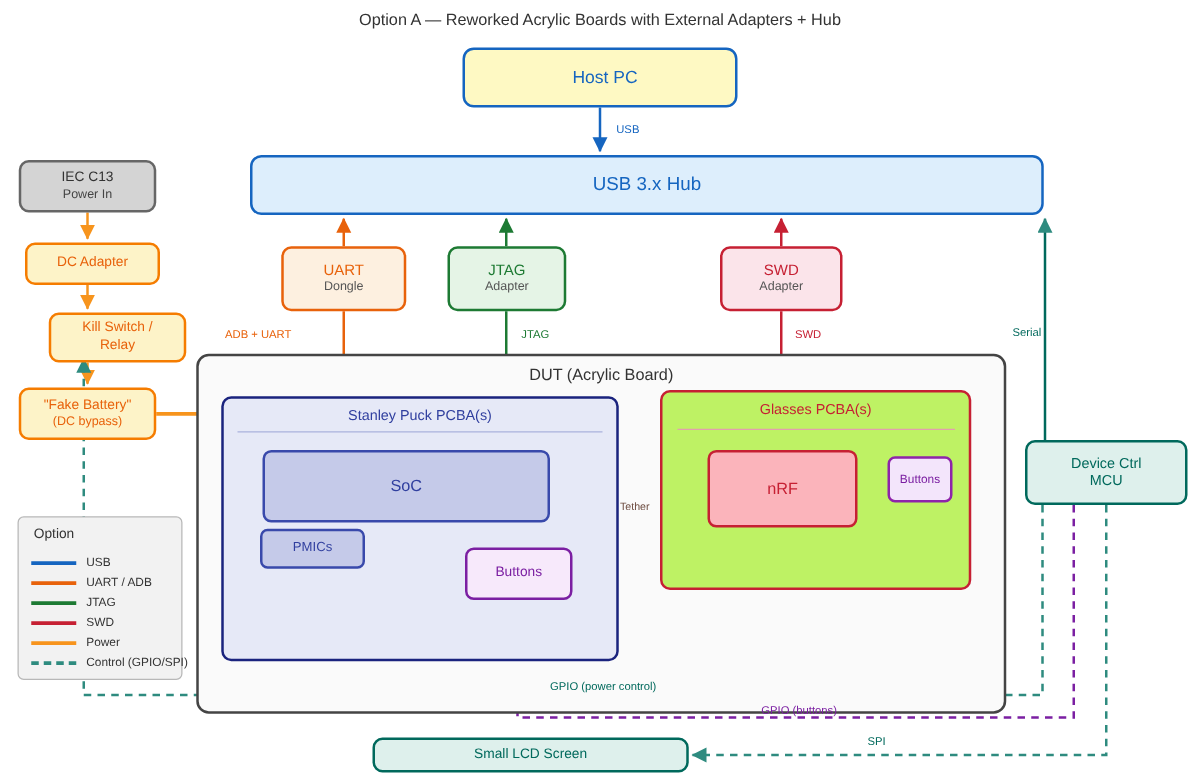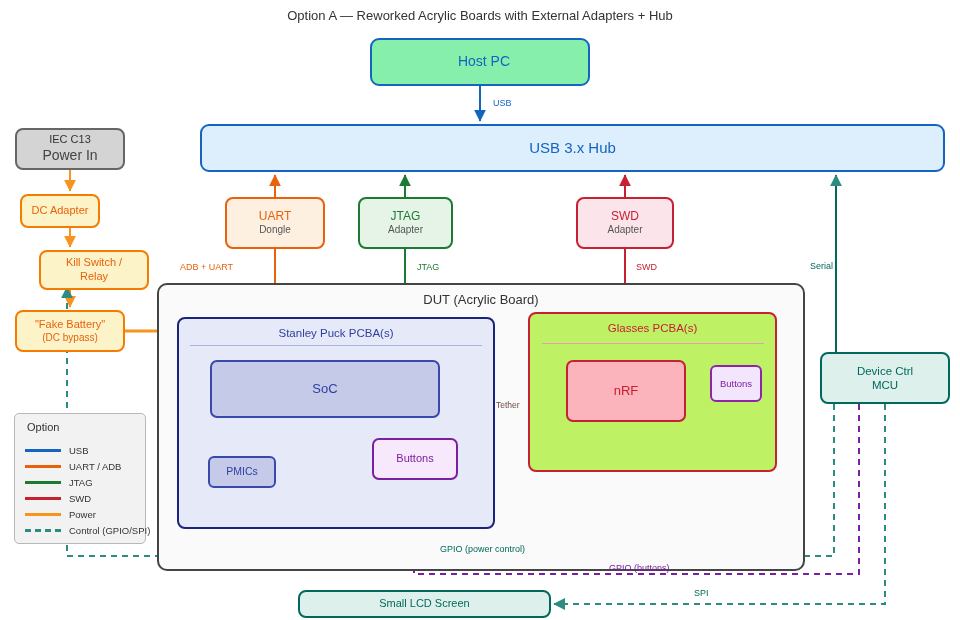"Host PC" .hostpc { background: #86efac -> #fef9c3 }
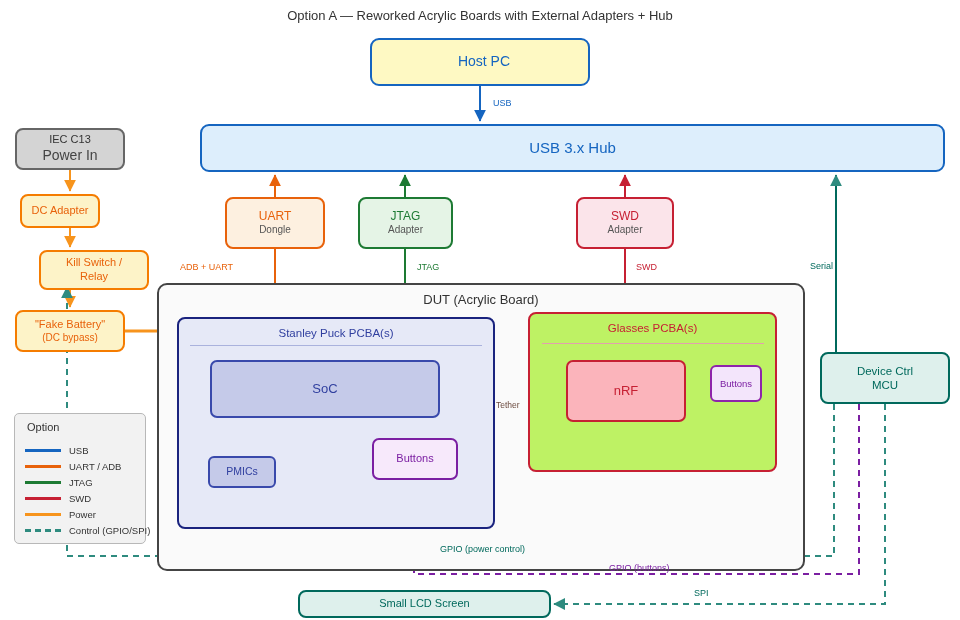"Power In" .iec .t2 { font-size: 14px -> 10px }
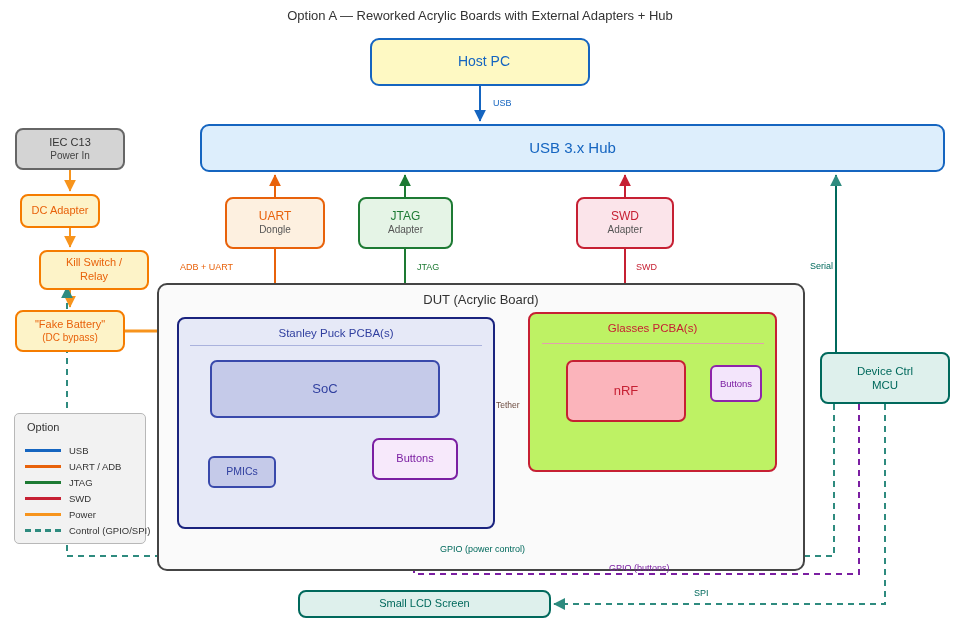"USB 3.x Hub" .hub { width: 745px -> 635px }
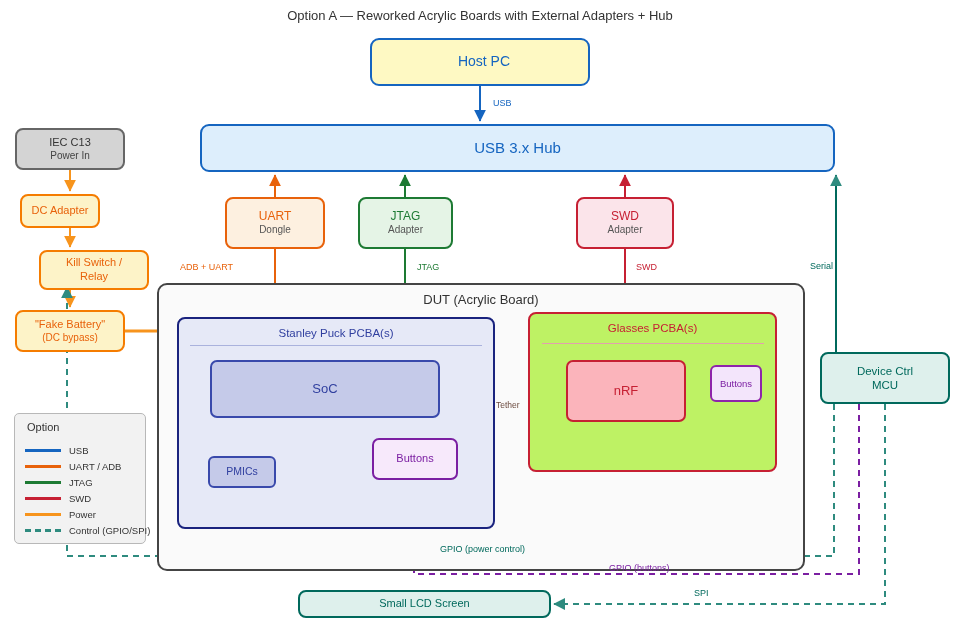"DC Adapter" .dcadapter { width: 80px -> 108px }
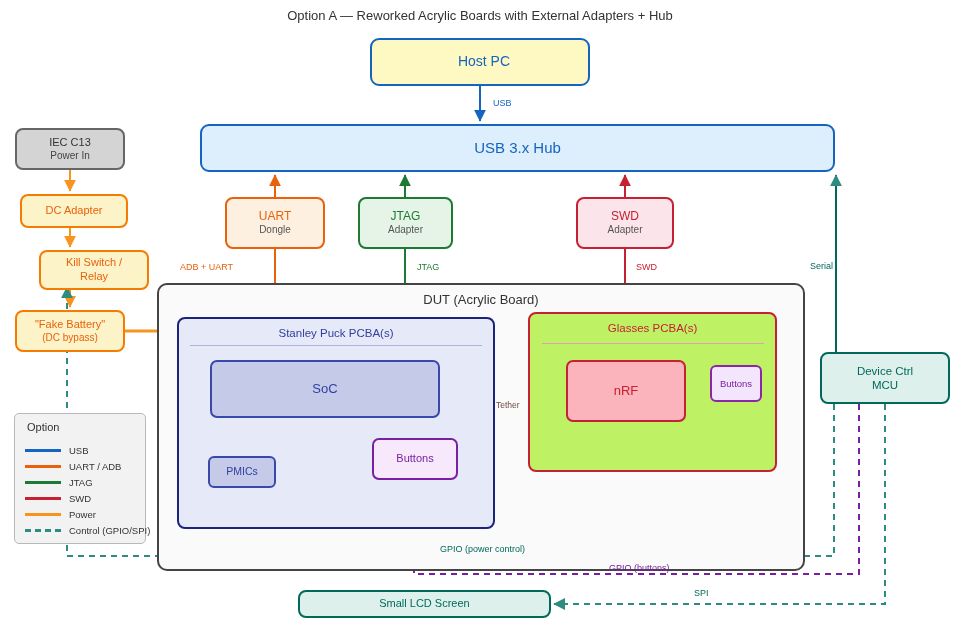"PMICs" .pmics { top: 456px -> 423px; width: 68px -> 84px }
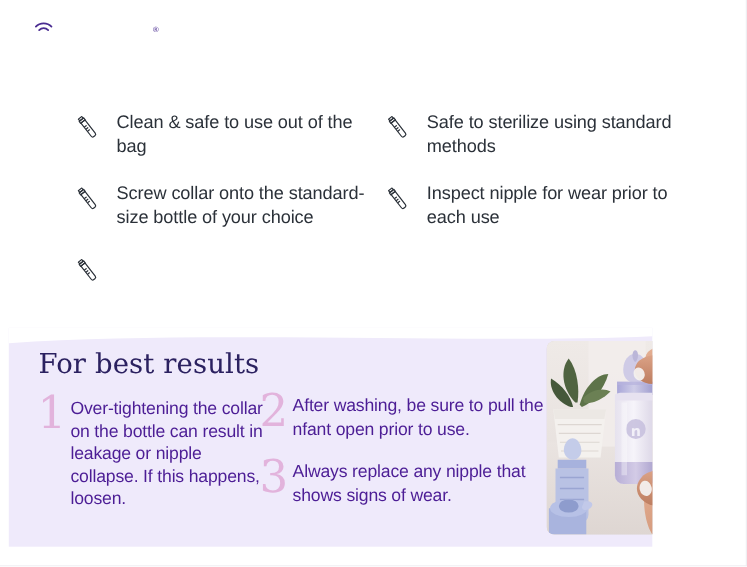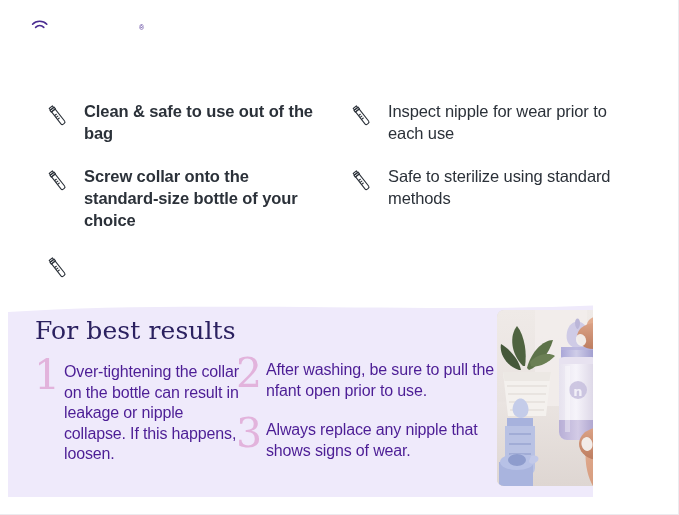"Clean & safe to use" #col-left { font-weight: bold -> none; left: 46px -> 68px }
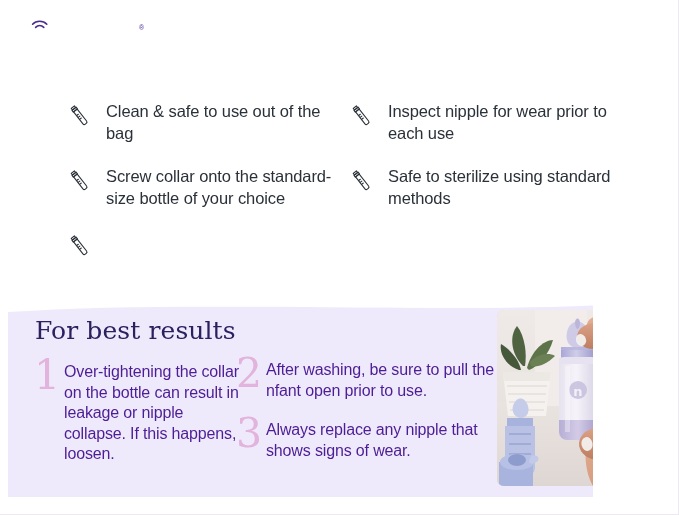"Inspect nipple for wear prior" div.bullet-row { order: before "Safe to sterilize using standard" -> after "Safe to sterilize using standard" }
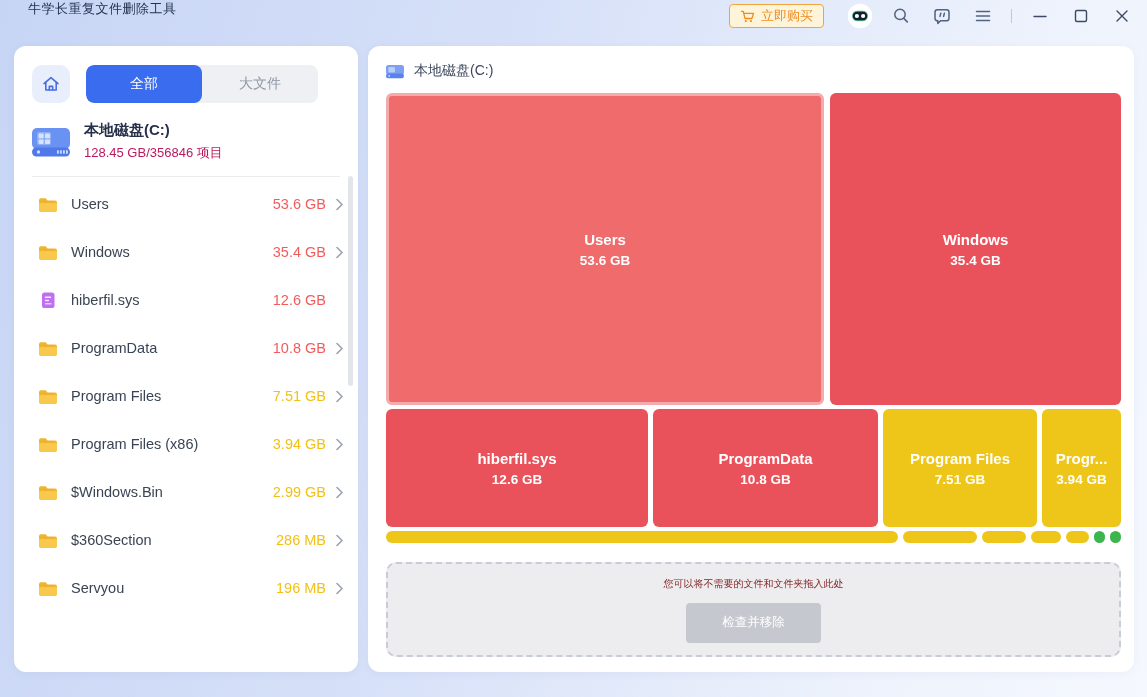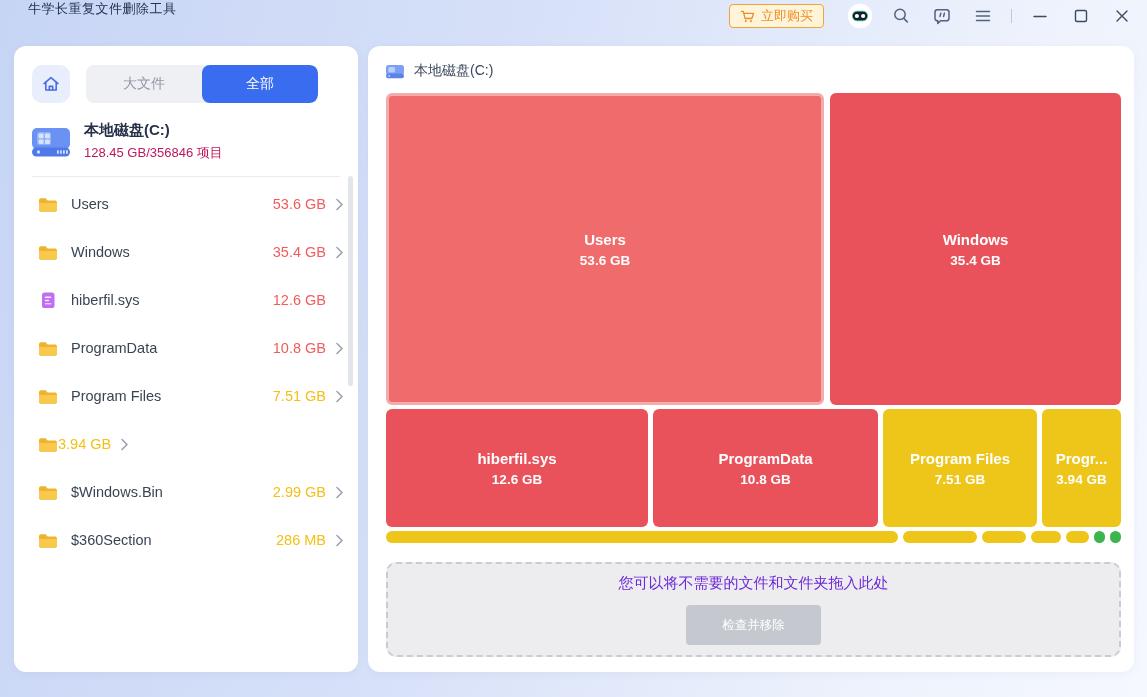"大文件" div.tab { order: before "全部" -> after "全部" }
================
Requirement:
Output the full material exactly as given, without its pictures.

Response to this task:
"Host PC" .hostpc { background: #86efac -> #fef9c3 }
"Power In" .iec .t2 { font-size: 14px -> 10px }
"USB 3.x Hub" .hub { width: 745px -> 635px }
"DC Adapter" .dcadapter { width: 80px -> 108px }
"PMICs" .pmics { top: 456px -> 423px; width: 68px -> 84px }
"Clean & safe to use" #col-left { font-weight: bold -> none; left: 46px -> 68px }
"Inspect nipple for wear prior" div.bullet-row { order: before "Safe to sterilize using standard" -> after "Safe to sterilize using standard" }
"大文件" div.tab { order: before "全部" -> after "全部" }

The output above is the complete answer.